Na decisão, a magistrada reconheceu a gravidade das acusações, mas entendeu que, neste momento do processo, medidas cautelares seriam suficientes para garantir o andamento da ação penal.
“Nesse cenário, ainda que as imputações delitivas sejam de gravidade concreta acentuada, as medidas cautelares diversas da prisão contidas no art. 319 do Código de Processo Penal apresentam-se como o instrumento jurídico adequado e suficiente para o atual momento”, destacou a desembargadora.
Segundo Maria da Graça Amorim, houve uma “sensível alteração” no cenário processual desde as prisões decretadas inicialmente. Ela argumentou que o encerramento da fase investigatória, o oferecimento da denúncia e a intervenção estadual em Turilândia reduziram significativamente o risco de interferência dos investigados nas apurações.
Mesmo assim, a soltura dos acusados gerou forte estranheza e críticas nos bastidores políticos e jurídicos do Maranhão, principalmente diante das denúncias envolvendo supostos desvios milionários de recursos públicos investigados pelo Ministério Público.
A decisão ainda reforça o entendimento do Superior Tribunal de Justiça de que a prisão preventiva possui caráter excepcional e deve ser substituída por medidas cautelares menos gravosas quando os riscos processuais deixam de ser contemporâneos.
Apesar da revogação das prisões, os investigados terão que cumprir uma série de medidas cautelares rigorosas determinadas pela magistrada.
Entre elas estão:
- recolhimento domiciliar integral com uso de tornozeleira eletrônica;
- proibição de contato entre os denunciados e testemunhas;
- proibição de acesso à Prefeitura de Turilândia, secretarias e Câmara Municipal;
- proibição de contratar com o poder público;
- proibição de participação político-partidária, inclusive em redes sociais.
A desembargadora alertou que qualquer descumprimento poderá resultar no retorno imediato à prisão preventiva.
Mesmo com a soltura, a magistrada manteve o afastamento dos cargos públicos do prefeito Paulo Curió, de Tânya Karla Cardoso Mendes Mendonça, Clementina de Jesus Pinheiro Oliveira e Gerusa de Fátima Nogueira Lopes.
Também continuam afastados das atividades legislativas os vereadores Mizael Brito Soares, José Ribamar Sampaio, Nadianne Judith Vieira Reis, Sávio Araújo e Araújo, Gilmar Carlos Gomes Araújo, Josias Fróes, Carla Regina Pereira Chagas e Inailce Nogueira Lopes.
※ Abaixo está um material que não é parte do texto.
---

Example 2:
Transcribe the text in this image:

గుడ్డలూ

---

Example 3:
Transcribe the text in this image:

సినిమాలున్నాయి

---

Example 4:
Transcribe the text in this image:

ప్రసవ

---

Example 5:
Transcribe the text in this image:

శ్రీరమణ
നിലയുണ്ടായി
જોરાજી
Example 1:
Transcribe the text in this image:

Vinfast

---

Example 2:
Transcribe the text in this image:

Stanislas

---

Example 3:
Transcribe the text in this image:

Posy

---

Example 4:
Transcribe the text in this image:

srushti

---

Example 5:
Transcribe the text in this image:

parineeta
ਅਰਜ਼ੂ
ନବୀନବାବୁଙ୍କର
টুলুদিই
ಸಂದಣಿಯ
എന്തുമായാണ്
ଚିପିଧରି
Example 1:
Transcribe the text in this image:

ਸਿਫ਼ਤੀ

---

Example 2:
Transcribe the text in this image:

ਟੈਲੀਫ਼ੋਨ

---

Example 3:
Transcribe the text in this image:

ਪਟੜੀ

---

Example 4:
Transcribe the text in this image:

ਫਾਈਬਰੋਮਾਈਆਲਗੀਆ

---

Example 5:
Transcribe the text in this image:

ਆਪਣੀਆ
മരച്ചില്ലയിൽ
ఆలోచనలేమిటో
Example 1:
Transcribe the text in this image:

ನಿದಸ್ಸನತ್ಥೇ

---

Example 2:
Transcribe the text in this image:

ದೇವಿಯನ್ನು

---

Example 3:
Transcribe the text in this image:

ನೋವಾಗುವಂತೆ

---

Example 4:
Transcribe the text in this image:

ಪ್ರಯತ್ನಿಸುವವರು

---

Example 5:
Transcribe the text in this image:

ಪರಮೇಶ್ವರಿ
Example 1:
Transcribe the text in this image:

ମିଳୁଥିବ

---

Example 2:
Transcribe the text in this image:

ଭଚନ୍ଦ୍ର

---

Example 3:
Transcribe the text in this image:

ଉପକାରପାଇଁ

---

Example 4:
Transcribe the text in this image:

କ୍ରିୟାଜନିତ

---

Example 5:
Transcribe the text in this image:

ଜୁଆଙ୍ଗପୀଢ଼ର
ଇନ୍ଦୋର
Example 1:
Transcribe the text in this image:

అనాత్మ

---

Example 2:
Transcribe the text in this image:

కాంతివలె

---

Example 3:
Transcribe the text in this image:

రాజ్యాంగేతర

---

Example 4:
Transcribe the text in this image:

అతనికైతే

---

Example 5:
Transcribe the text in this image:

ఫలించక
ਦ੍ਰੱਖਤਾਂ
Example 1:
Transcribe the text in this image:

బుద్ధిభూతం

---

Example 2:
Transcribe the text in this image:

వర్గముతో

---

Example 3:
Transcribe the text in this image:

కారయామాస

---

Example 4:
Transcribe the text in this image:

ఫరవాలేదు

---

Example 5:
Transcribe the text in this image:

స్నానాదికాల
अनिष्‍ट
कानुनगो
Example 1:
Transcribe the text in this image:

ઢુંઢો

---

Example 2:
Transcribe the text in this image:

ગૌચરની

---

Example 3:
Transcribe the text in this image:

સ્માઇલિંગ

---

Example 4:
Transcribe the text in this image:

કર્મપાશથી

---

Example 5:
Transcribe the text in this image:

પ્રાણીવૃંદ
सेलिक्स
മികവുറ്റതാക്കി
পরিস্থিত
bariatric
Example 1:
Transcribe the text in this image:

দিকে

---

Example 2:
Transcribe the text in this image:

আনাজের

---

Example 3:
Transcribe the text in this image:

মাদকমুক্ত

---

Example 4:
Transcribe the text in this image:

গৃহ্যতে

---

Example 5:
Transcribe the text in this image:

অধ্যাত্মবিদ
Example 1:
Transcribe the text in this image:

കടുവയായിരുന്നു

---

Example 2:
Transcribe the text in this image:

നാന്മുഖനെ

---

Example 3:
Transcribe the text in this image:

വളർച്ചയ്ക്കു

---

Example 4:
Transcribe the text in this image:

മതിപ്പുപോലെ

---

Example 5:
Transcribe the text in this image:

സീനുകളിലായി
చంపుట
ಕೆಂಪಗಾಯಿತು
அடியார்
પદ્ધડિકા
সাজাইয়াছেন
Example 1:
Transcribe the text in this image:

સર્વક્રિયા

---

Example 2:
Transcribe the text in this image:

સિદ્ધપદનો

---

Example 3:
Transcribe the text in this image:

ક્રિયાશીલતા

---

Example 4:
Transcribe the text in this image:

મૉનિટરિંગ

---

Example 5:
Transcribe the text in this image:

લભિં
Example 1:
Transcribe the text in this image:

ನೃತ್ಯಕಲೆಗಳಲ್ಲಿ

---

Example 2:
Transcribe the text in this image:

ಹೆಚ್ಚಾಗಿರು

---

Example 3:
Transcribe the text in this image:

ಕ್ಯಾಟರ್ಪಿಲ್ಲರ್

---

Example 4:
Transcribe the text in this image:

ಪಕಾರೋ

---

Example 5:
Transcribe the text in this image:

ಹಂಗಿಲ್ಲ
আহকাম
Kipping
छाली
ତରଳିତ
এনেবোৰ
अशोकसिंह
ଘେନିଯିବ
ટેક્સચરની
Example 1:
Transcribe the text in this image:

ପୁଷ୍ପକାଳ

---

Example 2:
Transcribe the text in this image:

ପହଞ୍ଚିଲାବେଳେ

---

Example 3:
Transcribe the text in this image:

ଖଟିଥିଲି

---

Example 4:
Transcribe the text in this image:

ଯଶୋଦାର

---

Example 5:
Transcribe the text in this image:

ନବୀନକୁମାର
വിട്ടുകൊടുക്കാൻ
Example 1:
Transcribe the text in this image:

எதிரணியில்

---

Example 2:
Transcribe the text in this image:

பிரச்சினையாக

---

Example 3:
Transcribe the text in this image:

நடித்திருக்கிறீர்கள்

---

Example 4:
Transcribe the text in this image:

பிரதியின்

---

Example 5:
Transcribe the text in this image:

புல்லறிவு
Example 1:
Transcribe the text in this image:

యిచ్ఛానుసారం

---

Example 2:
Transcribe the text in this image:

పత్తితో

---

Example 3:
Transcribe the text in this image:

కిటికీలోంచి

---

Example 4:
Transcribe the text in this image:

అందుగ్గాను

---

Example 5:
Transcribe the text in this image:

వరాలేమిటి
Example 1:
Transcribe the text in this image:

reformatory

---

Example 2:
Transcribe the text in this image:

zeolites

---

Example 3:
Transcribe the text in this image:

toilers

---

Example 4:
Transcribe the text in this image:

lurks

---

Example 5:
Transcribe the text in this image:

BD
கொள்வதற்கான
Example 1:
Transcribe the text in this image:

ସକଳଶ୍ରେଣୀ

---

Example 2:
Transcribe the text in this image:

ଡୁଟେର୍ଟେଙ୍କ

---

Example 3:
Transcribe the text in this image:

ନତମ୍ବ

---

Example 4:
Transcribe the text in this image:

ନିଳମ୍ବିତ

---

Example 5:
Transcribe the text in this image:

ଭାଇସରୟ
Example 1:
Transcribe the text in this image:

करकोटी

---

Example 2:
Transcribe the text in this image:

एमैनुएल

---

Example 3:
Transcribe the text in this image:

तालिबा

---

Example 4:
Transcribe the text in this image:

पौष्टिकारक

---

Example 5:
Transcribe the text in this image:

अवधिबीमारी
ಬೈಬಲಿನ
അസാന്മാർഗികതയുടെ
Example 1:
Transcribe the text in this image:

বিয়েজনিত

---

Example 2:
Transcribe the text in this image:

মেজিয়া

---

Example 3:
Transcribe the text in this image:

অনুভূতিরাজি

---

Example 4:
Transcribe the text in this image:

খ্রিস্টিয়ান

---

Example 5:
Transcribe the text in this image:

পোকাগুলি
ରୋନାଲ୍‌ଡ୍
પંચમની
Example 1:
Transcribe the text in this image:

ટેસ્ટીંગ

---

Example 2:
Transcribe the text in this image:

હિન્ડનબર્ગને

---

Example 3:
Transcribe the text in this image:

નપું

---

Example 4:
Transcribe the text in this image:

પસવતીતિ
Outro ponto mantido foi a suspensão da atividade econômica de contador exercida por Wandson Jonath Barros.
A Operação Tântalo II investiga um suposto esquema de corrupção e desvio de recursos públicos no município de Turilândia, caso que ganhou grande repercussão em todo o Maranhão e levou, inclusive, à intervenção estadual na administração municipal.